Margolyes is given a tour of the Shaker Museum and Library in Old Chatham by Jerry Grant.
On 7 June, Dickens, Catherine and Anne Brown sailed from New York for Liverpool. Dickens booked passage on the packet ship, "George Washington." After his unpleasant experience on the Britannia he wanted to return via sailing vessel.
Dickens returned to America in 1867-68 for a reading tour. One of the venues was the Mechanics Hall in Worcester, Massachusetts.
Margolyes finishes her tour of America with a special meeting at the Bruno Walter Auditorium at the New York Public Library on Saturday 18 December 2004. Everyone who appears in the series, from Boston to St. Louis to Montreal, was invited and many of them made the journey to be with Margolyes for this once in a lifetime event. She is alone on stage, and gives a riveting account of her travels.

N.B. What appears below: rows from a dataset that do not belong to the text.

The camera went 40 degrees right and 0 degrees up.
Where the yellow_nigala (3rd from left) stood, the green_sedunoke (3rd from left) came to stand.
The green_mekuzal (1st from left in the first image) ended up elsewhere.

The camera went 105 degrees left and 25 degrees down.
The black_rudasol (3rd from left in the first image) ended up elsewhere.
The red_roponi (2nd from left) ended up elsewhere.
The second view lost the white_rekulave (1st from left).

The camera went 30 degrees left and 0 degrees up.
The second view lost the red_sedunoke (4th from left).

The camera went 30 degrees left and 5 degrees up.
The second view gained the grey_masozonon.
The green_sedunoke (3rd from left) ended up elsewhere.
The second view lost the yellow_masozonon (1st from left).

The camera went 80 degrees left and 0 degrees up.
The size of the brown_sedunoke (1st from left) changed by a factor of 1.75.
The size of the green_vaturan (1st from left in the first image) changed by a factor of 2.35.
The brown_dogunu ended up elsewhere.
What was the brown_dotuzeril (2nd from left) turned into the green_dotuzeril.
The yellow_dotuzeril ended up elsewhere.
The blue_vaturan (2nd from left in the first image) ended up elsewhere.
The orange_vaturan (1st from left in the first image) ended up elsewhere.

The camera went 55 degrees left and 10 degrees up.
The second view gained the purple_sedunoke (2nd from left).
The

Bert Hornback is an emeritus professor from the University of Michigan who has spent a lifetime studying Dickens and has strong view with what Dickens expected to find in America. He hoped to find a society that took care of its poor and he saw the country taking care of poor people and homeless people...so long as they were white. Hornback says that Dickens was changed by going to America. The novels after the first American trip became much more serious.
And her journey changed Margolyes too. She says she is more careful now when she meets people; not quick to write people off "because they are republicans, or Christians or fundamentalists or farmers, or smokers." She will remember this journey the rest of her life.